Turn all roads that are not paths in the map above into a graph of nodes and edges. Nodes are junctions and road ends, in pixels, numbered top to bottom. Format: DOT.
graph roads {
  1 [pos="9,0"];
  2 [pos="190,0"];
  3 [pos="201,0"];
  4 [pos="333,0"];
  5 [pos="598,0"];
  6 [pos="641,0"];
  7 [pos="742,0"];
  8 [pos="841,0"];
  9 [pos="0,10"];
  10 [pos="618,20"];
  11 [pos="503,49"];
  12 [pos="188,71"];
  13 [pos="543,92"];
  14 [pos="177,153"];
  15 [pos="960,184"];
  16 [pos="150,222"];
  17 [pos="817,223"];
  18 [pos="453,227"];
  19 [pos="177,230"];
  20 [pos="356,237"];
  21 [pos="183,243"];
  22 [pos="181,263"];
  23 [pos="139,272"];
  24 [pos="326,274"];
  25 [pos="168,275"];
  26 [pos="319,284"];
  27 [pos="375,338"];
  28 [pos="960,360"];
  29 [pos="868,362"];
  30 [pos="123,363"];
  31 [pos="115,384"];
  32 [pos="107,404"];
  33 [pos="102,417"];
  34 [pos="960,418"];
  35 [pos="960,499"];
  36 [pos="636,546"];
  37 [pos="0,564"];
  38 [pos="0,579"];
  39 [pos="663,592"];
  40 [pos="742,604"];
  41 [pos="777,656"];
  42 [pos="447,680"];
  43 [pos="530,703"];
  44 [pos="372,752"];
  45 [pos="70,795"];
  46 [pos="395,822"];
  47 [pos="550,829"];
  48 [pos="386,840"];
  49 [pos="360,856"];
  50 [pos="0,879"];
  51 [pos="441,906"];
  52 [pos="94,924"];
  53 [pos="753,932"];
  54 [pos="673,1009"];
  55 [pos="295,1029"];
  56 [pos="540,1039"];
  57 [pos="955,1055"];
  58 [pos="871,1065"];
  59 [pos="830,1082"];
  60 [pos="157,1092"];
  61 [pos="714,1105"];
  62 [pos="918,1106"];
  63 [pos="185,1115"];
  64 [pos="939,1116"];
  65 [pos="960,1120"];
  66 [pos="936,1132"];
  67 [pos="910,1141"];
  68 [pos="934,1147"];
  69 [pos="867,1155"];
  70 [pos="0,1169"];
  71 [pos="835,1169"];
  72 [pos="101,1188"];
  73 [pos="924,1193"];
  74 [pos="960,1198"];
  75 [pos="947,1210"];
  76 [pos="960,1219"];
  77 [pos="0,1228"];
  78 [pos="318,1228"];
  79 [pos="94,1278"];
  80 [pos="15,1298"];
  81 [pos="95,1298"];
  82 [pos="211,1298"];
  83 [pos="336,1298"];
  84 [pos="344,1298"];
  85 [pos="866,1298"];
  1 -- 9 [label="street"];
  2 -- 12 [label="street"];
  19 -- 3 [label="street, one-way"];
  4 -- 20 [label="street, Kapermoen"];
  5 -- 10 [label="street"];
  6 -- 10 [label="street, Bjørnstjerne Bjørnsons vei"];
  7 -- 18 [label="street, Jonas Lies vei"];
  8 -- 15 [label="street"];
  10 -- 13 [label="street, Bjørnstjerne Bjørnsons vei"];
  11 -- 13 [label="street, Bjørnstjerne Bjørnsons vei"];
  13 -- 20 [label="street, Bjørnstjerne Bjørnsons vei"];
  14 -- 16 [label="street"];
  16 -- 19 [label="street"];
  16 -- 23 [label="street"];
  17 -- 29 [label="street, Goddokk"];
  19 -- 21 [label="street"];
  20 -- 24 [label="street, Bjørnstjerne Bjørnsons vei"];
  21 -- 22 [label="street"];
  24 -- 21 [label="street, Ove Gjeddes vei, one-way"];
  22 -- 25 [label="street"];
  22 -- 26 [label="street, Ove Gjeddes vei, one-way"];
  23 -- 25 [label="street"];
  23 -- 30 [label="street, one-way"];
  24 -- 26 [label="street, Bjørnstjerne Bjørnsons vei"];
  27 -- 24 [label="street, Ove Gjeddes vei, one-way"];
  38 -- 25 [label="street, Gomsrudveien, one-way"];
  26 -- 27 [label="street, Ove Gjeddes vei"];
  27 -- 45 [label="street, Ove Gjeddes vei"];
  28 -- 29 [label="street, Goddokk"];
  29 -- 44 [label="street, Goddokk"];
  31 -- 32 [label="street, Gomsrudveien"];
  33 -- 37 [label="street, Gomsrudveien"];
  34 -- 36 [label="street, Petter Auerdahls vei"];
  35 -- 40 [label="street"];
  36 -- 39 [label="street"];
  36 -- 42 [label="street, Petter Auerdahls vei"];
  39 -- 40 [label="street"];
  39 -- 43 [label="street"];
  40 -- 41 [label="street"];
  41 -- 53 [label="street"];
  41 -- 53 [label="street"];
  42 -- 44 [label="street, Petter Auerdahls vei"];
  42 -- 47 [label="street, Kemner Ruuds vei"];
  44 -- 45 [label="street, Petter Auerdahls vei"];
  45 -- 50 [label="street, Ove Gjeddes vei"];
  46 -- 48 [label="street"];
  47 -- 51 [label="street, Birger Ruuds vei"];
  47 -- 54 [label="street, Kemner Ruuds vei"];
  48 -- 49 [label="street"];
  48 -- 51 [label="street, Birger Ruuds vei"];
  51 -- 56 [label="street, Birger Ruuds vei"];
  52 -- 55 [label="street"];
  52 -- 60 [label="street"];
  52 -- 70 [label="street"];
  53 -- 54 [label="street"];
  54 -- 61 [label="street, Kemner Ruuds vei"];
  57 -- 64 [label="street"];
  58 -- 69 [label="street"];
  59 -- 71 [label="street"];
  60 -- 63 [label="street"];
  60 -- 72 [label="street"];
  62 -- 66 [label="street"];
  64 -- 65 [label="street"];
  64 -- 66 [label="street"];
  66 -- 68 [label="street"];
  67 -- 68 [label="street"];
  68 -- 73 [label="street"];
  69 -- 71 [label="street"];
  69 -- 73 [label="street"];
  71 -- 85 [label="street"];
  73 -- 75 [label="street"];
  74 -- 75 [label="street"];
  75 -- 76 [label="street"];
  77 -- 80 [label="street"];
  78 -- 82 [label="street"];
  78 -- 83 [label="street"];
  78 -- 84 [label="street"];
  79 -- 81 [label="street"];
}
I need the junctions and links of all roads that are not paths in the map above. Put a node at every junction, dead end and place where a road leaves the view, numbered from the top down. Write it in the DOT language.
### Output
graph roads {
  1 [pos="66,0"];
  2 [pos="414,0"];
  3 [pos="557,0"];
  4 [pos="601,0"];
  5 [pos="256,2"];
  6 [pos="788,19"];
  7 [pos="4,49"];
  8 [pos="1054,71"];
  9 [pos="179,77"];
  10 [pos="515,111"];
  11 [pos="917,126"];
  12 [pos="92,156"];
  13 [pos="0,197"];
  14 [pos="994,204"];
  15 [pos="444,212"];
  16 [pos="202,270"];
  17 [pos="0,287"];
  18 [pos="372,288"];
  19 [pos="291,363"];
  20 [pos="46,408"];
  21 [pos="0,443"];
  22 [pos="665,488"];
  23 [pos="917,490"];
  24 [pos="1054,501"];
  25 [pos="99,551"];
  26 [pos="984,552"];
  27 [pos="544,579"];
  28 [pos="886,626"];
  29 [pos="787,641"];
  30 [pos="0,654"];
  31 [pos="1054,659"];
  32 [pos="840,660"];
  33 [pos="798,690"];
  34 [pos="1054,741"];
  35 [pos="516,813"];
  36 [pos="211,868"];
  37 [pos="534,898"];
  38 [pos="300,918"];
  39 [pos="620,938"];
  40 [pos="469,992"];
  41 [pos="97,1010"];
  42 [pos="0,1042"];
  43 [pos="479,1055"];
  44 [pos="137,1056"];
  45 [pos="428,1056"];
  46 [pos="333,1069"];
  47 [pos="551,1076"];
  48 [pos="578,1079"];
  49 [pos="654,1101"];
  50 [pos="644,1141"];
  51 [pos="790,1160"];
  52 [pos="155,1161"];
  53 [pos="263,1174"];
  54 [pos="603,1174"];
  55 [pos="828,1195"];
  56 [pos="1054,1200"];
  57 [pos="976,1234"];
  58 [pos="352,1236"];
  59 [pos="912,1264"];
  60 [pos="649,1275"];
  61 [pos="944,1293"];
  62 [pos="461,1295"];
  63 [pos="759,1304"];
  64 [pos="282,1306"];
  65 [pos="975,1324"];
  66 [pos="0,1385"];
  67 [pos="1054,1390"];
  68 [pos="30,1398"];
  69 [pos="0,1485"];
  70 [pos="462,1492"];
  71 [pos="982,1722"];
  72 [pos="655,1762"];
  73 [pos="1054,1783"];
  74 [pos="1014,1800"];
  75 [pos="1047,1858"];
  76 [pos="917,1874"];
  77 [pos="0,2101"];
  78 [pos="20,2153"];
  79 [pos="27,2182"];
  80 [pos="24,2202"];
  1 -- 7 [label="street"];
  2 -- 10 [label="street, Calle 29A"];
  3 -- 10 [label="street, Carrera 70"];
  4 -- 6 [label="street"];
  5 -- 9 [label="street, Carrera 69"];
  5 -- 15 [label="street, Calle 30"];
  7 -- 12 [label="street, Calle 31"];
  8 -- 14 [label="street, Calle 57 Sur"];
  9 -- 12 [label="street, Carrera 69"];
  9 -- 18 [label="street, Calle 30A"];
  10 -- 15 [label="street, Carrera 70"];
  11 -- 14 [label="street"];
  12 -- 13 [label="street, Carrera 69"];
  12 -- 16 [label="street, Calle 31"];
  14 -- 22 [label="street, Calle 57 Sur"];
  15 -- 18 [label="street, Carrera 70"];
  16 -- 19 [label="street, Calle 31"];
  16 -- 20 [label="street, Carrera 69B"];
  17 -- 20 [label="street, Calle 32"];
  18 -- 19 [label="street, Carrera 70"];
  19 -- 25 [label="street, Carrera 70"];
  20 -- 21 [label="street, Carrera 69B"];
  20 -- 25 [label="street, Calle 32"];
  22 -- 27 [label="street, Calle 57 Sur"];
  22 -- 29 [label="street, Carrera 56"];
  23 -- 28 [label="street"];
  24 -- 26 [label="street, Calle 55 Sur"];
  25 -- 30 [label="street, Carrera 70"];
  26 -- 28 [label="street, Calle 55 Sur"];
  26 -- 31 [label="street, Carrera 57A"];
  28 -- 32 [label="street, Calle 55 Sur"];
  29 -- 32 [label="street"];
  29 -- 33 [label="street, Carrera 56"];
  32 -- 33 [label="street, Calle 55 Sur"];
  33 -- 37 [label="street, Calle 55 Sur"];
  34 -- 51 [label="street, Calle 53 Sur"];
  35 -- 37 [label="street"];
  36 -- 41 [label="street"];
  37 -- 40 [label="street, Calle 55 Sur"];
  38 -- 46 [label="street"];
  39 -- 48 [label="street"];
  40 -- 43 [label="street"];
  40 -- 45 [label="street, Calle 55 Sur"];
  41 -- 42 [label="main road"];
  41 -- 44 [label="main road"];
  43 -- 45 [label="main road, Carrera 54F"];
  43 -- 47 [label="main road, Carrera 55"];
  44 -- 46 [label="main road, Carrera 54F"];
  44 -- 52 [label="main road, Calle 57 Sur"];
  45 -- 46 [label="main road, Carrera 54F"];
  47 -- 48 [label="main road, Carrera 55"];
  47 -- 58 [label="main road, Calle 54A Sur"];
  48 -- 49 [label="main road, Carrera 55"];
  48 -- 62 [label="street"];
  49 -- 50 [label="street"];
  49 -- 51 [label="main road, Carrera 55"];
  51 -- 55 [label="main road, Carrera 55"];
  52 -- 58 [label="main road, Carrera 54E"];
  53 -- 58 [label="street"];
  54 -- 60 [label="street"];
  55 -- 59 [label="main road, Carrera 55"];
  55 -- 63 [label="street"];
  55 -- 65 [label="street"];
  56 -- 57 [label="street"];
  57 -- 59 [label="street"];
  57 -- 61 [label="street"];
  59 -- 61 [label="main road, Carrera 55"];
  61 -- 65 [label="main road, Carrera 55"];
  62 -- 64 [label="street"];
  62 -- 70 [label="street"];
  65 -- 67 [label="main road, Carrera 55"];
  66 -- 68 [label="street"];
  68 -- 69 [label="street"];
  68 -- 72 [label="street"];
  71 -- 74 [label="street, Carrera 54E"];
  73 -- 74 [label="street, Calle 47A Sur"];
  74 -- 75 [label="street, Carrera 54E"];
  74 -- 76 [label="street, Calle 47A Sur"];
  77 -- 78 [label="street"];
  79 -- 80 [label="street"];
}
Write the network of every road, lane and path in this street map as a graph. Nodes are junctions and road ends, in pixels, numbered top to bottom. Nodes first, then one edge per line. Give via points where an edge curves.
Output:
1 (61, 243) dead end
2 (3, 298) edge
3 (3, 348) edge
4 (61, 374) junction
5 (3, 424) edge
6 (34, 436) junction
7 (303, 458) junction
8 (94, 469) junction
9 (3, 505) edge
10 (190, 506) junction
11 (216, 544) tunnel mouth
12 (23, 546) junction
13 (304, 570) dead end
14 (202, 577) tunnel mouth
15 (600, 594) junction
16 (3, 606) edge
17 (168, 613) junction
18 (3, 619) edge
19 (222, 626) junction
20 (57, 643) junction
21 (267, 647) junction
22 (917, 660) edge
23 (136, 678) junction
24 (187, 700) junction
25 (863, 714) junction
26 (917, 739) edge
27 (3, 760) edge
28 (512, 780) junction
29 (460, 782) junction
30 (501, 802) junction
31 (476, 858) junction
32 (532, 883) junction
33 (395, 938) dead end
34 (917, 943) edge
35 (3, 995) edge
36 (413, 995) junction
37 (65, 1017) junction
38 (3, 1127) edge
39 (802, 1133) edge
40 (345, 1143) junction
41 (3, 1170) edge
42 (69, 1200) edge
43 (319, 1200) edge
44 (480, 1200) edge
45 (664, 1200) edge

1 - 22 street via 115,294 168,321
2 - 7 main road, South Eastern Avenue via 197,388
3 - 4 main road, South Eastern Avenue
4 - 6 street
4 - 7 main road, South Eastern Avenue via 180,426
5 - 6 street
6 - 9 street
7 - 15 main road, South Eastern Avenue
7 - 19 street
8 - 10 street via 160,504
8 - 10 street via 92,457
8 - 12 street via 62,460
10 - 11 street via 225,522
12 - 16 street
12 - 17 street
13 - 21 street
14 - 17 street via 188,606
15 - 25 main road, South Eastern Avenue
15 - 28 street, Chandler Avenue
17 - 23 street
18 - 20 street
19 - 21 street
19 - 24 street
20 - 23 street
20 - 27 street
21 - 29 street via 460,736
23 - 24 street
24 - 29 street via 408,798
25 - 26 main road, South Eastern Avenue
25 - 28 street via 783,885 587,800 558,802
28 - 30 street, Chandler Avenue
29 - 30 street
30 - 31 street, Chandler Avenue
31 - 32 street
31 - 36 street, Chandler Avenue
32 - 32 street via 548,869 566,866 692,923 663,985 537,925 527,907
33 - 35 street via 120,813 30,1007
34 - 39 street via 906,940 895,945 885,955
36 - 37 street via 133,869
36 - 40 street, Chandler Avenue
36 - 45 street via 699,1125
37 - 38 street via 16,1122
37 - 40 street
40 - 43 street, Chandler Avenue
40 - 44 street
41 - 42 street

^^^^^^^^^^^^^^^^

**Your assignment**:
Check each line of the data above, and please copy the ones in which the string "Gomsrudveien" occurs.

**Exercise result**:
  38 -- 25 [label="street, Gomsrudveien, one-way"];
  31 -- 32 [label="street, Gomsrudveien"];
  33 -- 37 [label="street, Gomsrudveien"];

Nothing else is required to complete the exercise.